**TASK DESCRIPTION**
Please extract and copy each line from the rows below that contains the string "performance". Case counts.

::: AVAILABLE DATA :::

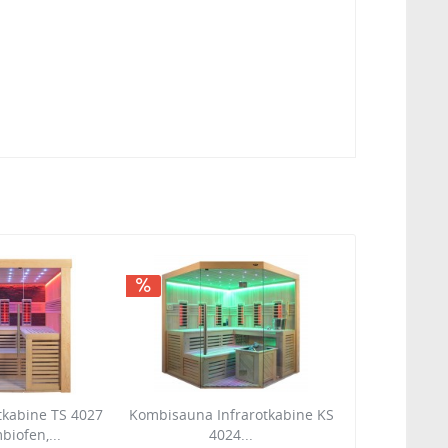
tkabine TS 4027
Kombisauna Infrarotkabine KS
biofen,...
4024...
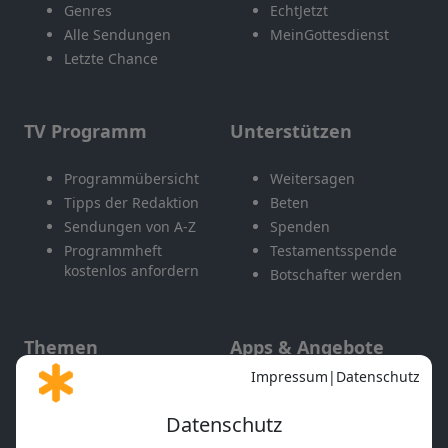
Genres
EchtJetzt
Alle Sendungen
MeinGottesdienst
Letzte Chance
TV Programm
Unterstützen
Programmübersicht
Weitersagen
Tipps der Redaktion
Beten
Sendungen von A-Z
Spenden
Programmheft
Testamentsspende
kostenlos anfordern
Botschafter werden
Themen
Apps & Angebote
Gott und Bibel erklärt
Newsletter
Feiertage
Mobile App
Interviews
Kids App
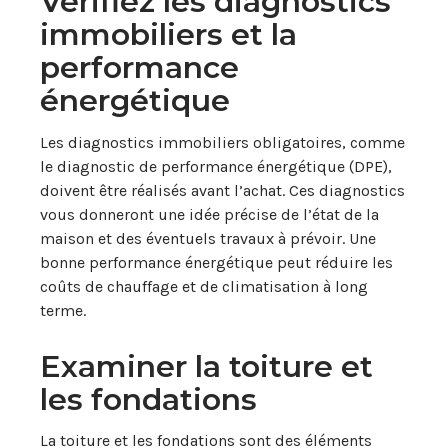
Vérifiez les diagnostics
immobiliers et la
performance
énergétique
Les diagnostics immobiliers obligatoires, comme
le diagnostic de performance énergétique (DPE),
doivent être réalisés avant l’achat. Ces diagnostics
vous donneront une idée précise de l’état de la
maison et des éventuels travaux à prévoir. Une
bonne performance énergétique peut réduire les
coûts de chauffage et de climatisation à long
terme.
Examiner la toiture et
les fondations
La toiture et les fondations sont des éléments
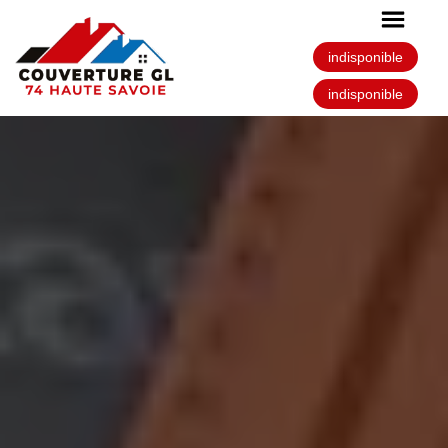
indisponible
indisponible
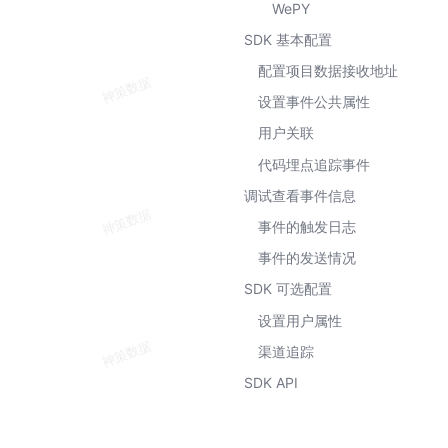
WePY
SDK 基本配置
配置项目数据接收地址
设置事件公共属性
用户关联
代码埋点追踪事件
调试查看事件信息
事件的触发日志
事件的发送情况
SDK 可选配置
设置用户属性
渠道追踪
SDK API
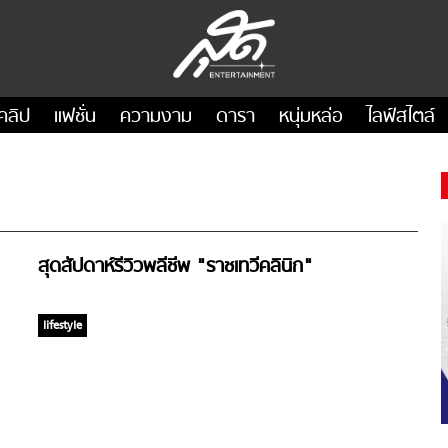
คลิป
แฟชั่น
ความงาม
ดารา
หนุ่มหล่อ
ไลฟ์สไตล์
สุดสัปดาห์รีวิวพลีชีพ "ราชเทวีคลินิก"
lifestyle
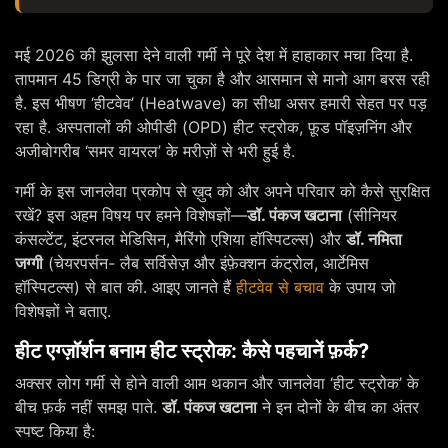
मई 2026 की झुलसा देने वाली गर्मी ने पूरे देश में हाहाकार मचा दिया है.
तापमान 45 डिग्री के पार जा चुका है और आसमान से मानो आग बरस रही
है. इस भीषण ‘हीटवेव’ (Heatwave) का सीधा असर हमारी सेहत पर पड़
रहा है. अस्पतालों की ओपीडी (OPD) हीट स्ट्रोक, फ़ूड पॉइज़निंग और
अजीबोगरीब ‘समर वायरल’ के मरीज़ों से भरी हुई है.
गर्मी के इस जानलेवा प्रकोप से ख़ुद को और अपने परिवार को कैसे सुरक्षित
रखें? इस अहम विषय पर हमने विशेषज्ञों—
डॉ. पंकज खटाना
(सीनियर
कंसल्टेंट, इंटरनल मेडिसिन, मैरिंगो एशिया हॉस्पिटल्स) और
डॉ. नमिता
जग्गी
(चेयरपर्सन- लैब सर्विसेज़ और इंफ़ेक्शन कंट्रोल, आर्टेमिस
हॉस्पिटल्स) से बात की. आइए जानते हैं
हीटवेव से बचाव
के उपाय जो
विशेषज्ञों ने बताए.
हीट एग्ज़ॉर्शन बनाम हीट स्ट्रोक: कैसे पहचानें फ़र्क?
अक्सर लोग गर्मी से होने वाली आम थकान और जानलेवा ‘हीट स्ट्रोक’ के
बीच फ़र्क नहीं समझ पाते.
डॉ. पंकज खटाना
ने इन दोनों के बीच का अंतर
स्पष्ट किया है:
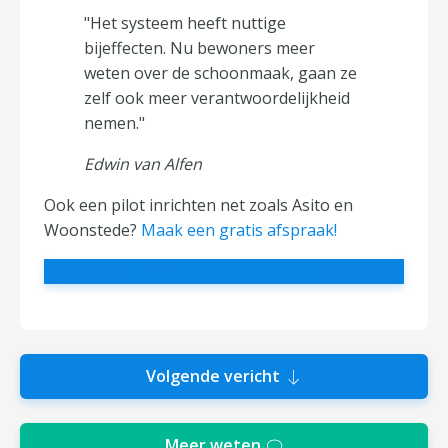
"Het systeem heeft nuttige
bijeffecten. Nu bewoners meer
weten over de schoonmaak, gaan ze
zelf ook meer verantwoordelijkheid
nemen."
Edwin van Alfen
Ook een pilot inrichten net zoals Asito en
Woonstede?
Maak een gratis afspraak!
Lees het artikel op Facto
Volgende vericht
Meer weten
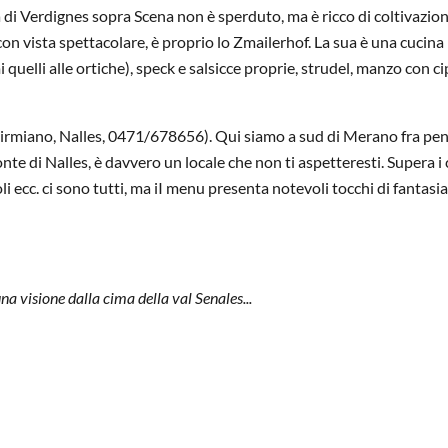
 di Verdignes sopra Scena non è sperduto, ma è ricco di coltivazion
on vista spettacolare, è proprio lo Zmailerhof. La sua è una cucina
quelli alle ortiche), speck e salsicce proprie, strudel, manzo con ci
 Sirmiano, Nalles, 0471/678656). Qui siamo a sud di Merano fra pen
nte di Nalles, è davvero un locale che non ti aspetteresti. Supera i 
oli ecc. ci sono tutti, ma iI menu presenta notevoli tocchi di fantasia
na visione dalla cima della val Senales...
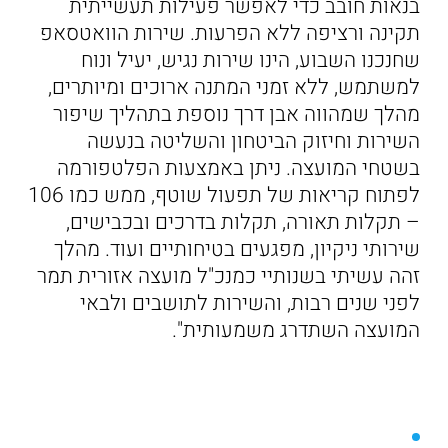
בנאות חובב כדי לאפשר פעילות תעשייתית
תקינה ורציפה ללא הפרעות. שירות הוואטסאפ
שחנכנו השבוע, הינו שירות נגיש, יעיל ונוח
למשתמש, ללא זמני המתנה ארוכים ומיותרים,
מהלך שמהווה אבן דרך נוספת בתהליך שיפור
השירות וחיזוק הביטחון והשליטה בנעשה
בשטחי המועצה. ניתן באמצעות הפלטפורמה
לפתוח קריאות של תפעול שוטף, ממש כמו 106
– תקלות תאורה, תקלות בדרכים ובכבישים,
שירותי ניקיון, מפגעים בטיחותיים ועוד. מהלך
זהה עשיתי בשנותיי כמנכ"ל מועצה אזורית תמר
לפני שנים רבות, והשירות לתושבים ולבאי
המועצה השתדרג משמעותית".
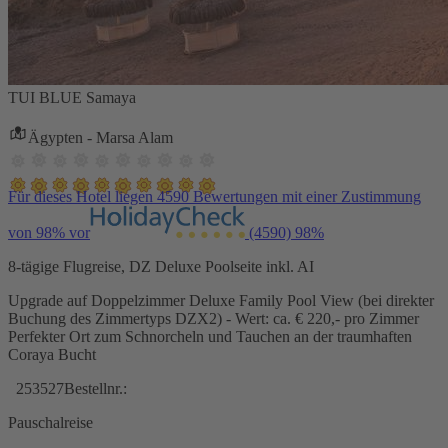
TUI BLUE Samaya
Ägypten - Marsa Alam
Für dieses Hotel liegen 4590 Bewertungen mit einer Zustimmung
von 98% vor
(4590)
98%
8-tägige Flugreise, DZ Deluxe Poolseite inkl. AI
Upgrade auf Doppelzimmer Deluxe Family Pool View (bei direkter
Buchung des Zimmertyps DZX2) - Wert: ca. € 220,- pro Zimmer
Perfekter Ort zum Schnorcheln und Tauchen an der traumhaften
Coraya Bucht
253527
Bestellnr.:
Pauschalreise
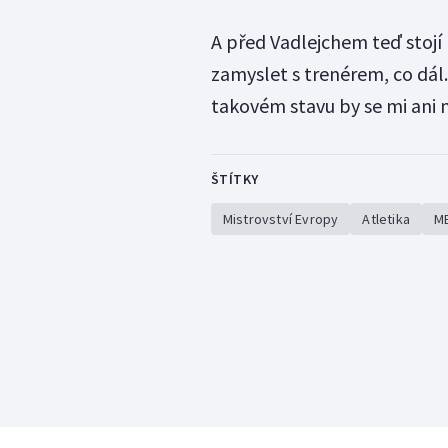
A před Vadlejchem teď stojí
zamyslet s trenérem, co dál.
takovém stavu by se mi ani 
ŠTÍTKY
Mistrovství Evropy
Atletika
ME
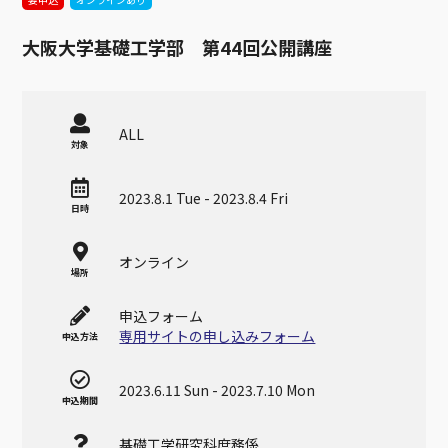
大阪大学基礎工学部 第44回公開講座
ALL
対象
2023.8.1 Tue - 2023.8.4 Fri
日時
オンライン
場所
申込フォーム
専用サイトの申し込みフォーム
申込方法
2023.6.11 Sun
-
2023.7.10 Mon
申込期間
基礎工学研究科庶務係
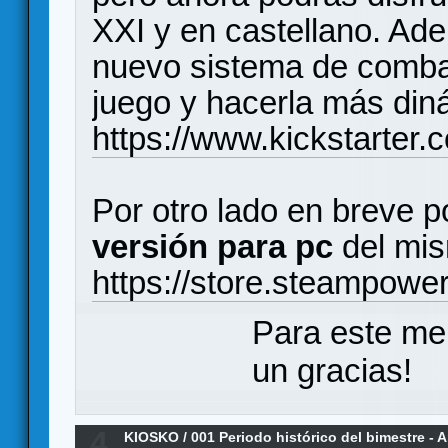
XXI y en castellano. Ad
nuevo sistema de combate
juego y hacerla más din
https://www.kickstarter
Por otro lado en breve p
versión para pc
del mis
https://store.steampow
Para este me
un gracias!
4
KIOSKO
/
001 Periodo histórico del bimestre -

:::

**REPLY**
performance
le diagnostic de performance énergétique (DPE),
bonne performance énergétique peut réduire les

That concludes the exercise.